“It has been my experience that the only people who don’t coo about cows are ranchers. Talk to ranchers. Some of them just can’t stand cattle. And this considered opinion comes from years of involvement — gathering herds from the range, running them through chutes, testing them for pregnancy, impregnating those that require it, finding lost calves on the range, regathering herds for shipping, loading frightened steers onto trucks, and so on. All of this might be less cumbersome if cattle were brighter, is the cowboy’s theory. Brighter, but not brighter than cowboys.”
— Nora Janssen Seton,
The Road to My Farm, 1993
There was a never-ending argument around our round table, and it usually involved a problem breeding back one of the Holsteins in the milking herd. I was clamoring for giving just a little more time, as Dad pulled out the milk testing records to prove why the plummeting herd average just might be the fault of giving too many of my “favorites” just a little more time.
The second argument tended to run to the question of intelligence among the cattle. I was way beyond certain that the springing heifers I was battling to stanchion train were the only cattle who had not yet come in to any gifts of intelligence.
The older, sweeter, more seasoned milk cows were blessed with not only brains but personality, and I was constantly championing for the right to keep them on the Earth just a little while longer.
Cycle of life
One of the hardest things for any farm kid to come to grips with is that the cycle of life on a farm is finite, and drastically so. I remember the first time I ever read E.B. White’s Charlotte’s Web, I nearly jumped for joy in realizing that others might read this and know exactly what I had been dealing with all my life.
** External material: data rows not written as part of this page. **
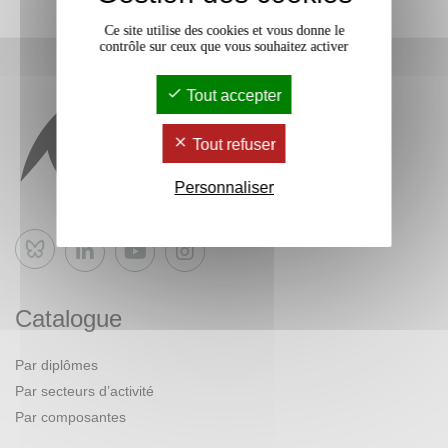
Ce site utilise des cookies et vous donne le
contrôle sur ceux que vous souhaitez activer
Tout accepter
Tout refuser
Personnaliser
Bluesky
Catalogue
Par diplômes
Par secteurs d’activité
Par composantes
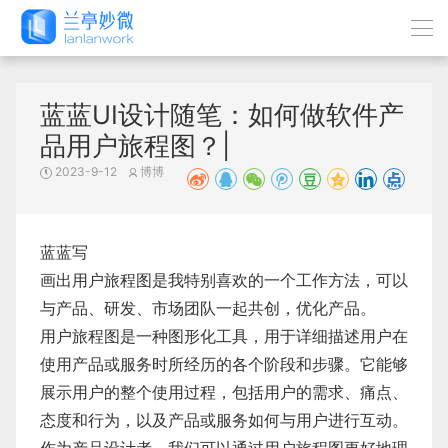
蓝蓝UI设计随笔：如何做软件产
品用户旅程图？|
2023-9-12
博博
蓝蓝写
画出用户旅程图是我特别喜欢的一个工作方法，可以
与产品、研发、市场团队一起共创，优化产品。
用户旅程图是一种图形化工具，用于详细描述用户在
使用产品或服务时所经历的各个阶段和步骤。它能够
展示用户的整个使用过程，包括用户的需求、痛点、
态度和行为，以及产品或服务如何与用户进行互动。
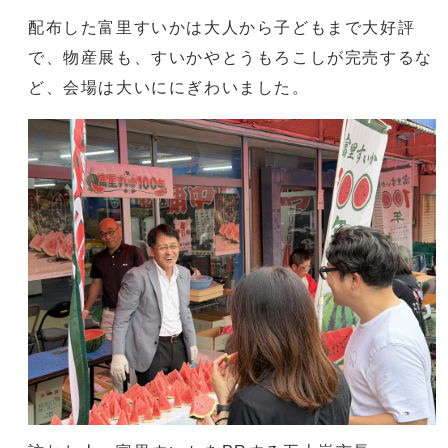
配布した富里すいかは大人から子どもまで大好評
で、物産展も、すいかやとうもろこしが完売するな
ど、会場は大いににぎわいました。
“Please read this before you go to bed tonight,” I remember imploring while my dad sat in his easy chair. He took my small library book in his large, weather-worn hands and said, “I can barely keep my eyes open. Why don’t you tell me what it’s about?”
The story of Charlotte’s Web
I began talking, trying to channel the character of Fern’s spunk and spirit, spinning the story of Charlotte’s Web, looking up some of my favorite parts about Wilbur and reading those out loud.
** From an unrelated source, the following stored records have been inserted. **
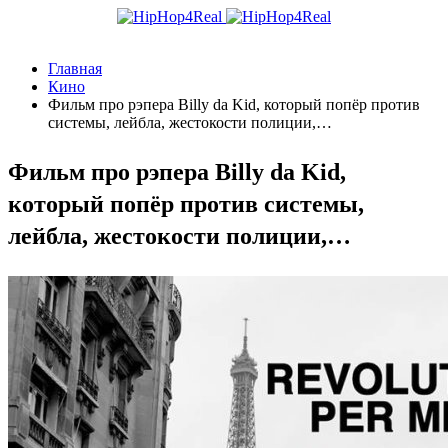
Главная
Кино
Фильм про рэпера Billy da Kid, который попёр против
системы, лейбла, жестокости полиции,…
Фильм про рэпера Billy da Kid,
который попёр против системы,
лейбла, жестокости полиции,…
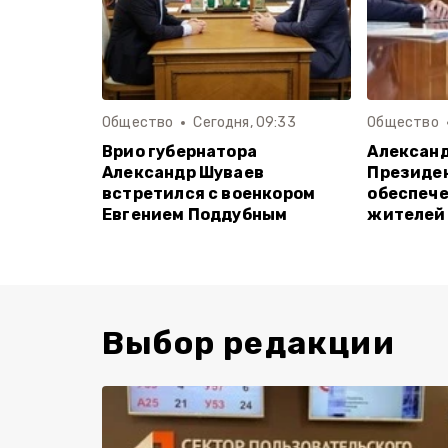
Общество
Сегодня, 09:33
Общество
Врио губернатора
Алексан
Александр Шуваев
Президен
встретился с военкором
обеспеч
Евгением Поддубным
жителей
Выбор редакции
Dad listened, his bright blue eyes looking back in to mine. I was certain that I was getting through, and I could see a whole new world opening up to me.
New barn
I envisioned a new barn appearing on our farm with plenty of green pasture all around it to house lots of aging cows and pigs. Heck, maybe we would even expand in to a few geriatric pet goats and chickens, and this sanctuary barn would be blessed with lots of gray spiders, carrying various forms of the name Charlotte, spinning webs from the open barn doors to the rafters.
“I know you would like for our farm to be just like that one,” Dad said with kindness. “I have always let you and your sisters work to save the pigs and calves that you insist on trying to save. But, the hard truth is, even the good Lord himself realizes that they can’t all make it. And none of them can live forever. It’s just the way it is. I’m sorry, but that’s the cold, hard truth.”
I remember taking my book back from him and heading for bed, fighting a lump in my throat, feeling defeated.
Never stopped trying
But I never stopped trying. I would point out any little thing to prove my favorite milk cow was blessed with intelligence and personality, which therefore should be reason enough to keep her around.
Imagine shipping a pet to the cull floor when she has proven herself worthy of a great dinnertime story just the night before. It was agony for a kid with too much heart.
I never stopped thinking I just needed a Charlotte of my own, spinning the words “SOME COW” in the sunny door leading to the free stalls. That just might have changed everything!
Thank you for this story. I grew up a farmkid like you, who shares your agony of the heart. Although we can’t stop reality, I guess we can feel good that we never stopped caring.